I use to fish fat cats paylake pretty heavily about a year ago. The baits I perfer is live bluegill, goldfish, if you are fishing bottom I use shad. The owner used to tell me what people catch the cats on and honestly a lot of people were catching the big ones on nightcrawlers. I havent fished it in a year now, but just fish the lake see what the fish are bitting on. You really dont know what they are bitting on if you dont go fish. It is a very good pay lake and the owner is a nice guy. Good luck.


----------



## Catman63 (Aug 25, 2008)

lordofthepunks said:


> if there are indeed "fat cats" in this pay lake then use some large live bait, especially if you want to catch a monster shovelhead. 6" to 8" goldfish, 8" creek chubs, blugill(i think its illegal but nothing beats a lively gill). ive done a ton of shovelhead fishing over the years and honestly the best rigs to use are heavy braided line with a 1oz slip sinker tied above a barrel swivel then tie on about 20" of heavy mono as a leader with a 4/0 hook. think of it like a heavy duty carolina rig. it allows the bait to swim somewhat freely. as far as gear goes, get a decent baitcaster with a bait clicker on it, a heavy action 7' rod (despite what you see and people tell you, you dont need one of those ocean style broomstick rods). tie on one of those huge creek chubs or one of your pet gold fish and hold on! if your wanting to catch blues or channels then take those same creek chubs or bluegills and cut them up. or try the always trustee but expensive, shrimp. also chicken liver never fails to deliver tons of bites.

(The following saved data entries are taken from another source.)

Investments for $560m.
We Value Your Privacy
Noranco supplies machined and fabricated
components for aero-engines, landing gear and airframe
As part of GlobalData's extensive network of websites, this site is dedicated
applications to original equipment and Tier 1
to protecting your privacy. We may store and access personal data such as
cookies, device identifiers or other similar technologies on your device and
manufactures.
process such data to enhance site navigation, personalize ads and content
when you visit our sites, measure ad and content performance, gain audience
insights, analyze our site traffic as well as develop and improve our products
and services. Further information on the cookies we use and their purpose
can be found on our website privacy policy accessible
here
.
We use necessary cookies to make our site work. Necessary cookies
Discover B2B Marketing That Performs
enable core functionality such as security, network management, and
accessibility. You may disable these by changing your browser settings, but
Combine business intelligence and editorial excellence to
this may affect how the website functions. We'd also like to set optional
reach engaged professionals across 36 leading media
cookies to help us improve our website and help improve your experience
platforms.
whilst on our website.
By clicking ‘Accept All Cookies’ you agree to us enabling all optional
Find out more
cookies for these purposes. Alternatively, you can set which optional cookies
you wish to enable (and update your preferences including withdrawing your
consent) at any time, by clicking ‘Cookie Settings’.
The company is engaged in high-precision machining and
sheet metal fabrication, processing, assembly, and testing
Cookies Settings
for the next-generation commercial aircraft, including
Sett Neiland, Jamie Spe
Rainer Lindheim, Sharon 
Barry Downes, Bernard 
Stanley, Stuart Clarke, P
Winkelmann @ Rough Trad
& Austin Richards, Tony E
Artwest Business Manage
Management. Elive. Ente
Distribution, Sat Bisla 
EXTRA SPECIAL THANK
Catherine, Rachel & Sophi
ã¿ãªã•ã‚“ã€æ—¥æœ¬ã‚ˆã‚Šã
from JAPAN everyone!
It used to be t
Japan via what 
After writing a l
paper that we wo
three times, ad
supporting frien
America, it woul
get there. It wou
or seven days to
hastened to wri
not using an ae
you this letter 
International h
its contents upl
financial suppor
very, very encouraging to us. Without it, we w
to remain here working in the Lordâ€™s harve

Just an FYI on the legality of using Bluegill for bait. It's perfectly legal. You can use ANY fish (gamefish even) you catch on rod n' reel for bait as long as they're of legal length and you're not transporting them from one water to another.


----------



## Drewhop (Aug 6, 2008)

I have a customer who fishes Fat Cats all the time he loves the place. Bait wise he just uses bluegill/shad and he has told me that floating the bait about 3-4 foot from the bottom is the ticket.


----------



## riverKing (Jan 26, 2007)

about the crawlers, after working at some pay lakes back in the day. crawlers take more big fish than any live bait. big gills and whatever else you use will catch tons of small 5-25lb flatheads. but the really big ones like small little nibbles in paylakes, its not a natural situation so dont treat it as such.
but my favorite part is they take alot less effort to carry and keep alive


----------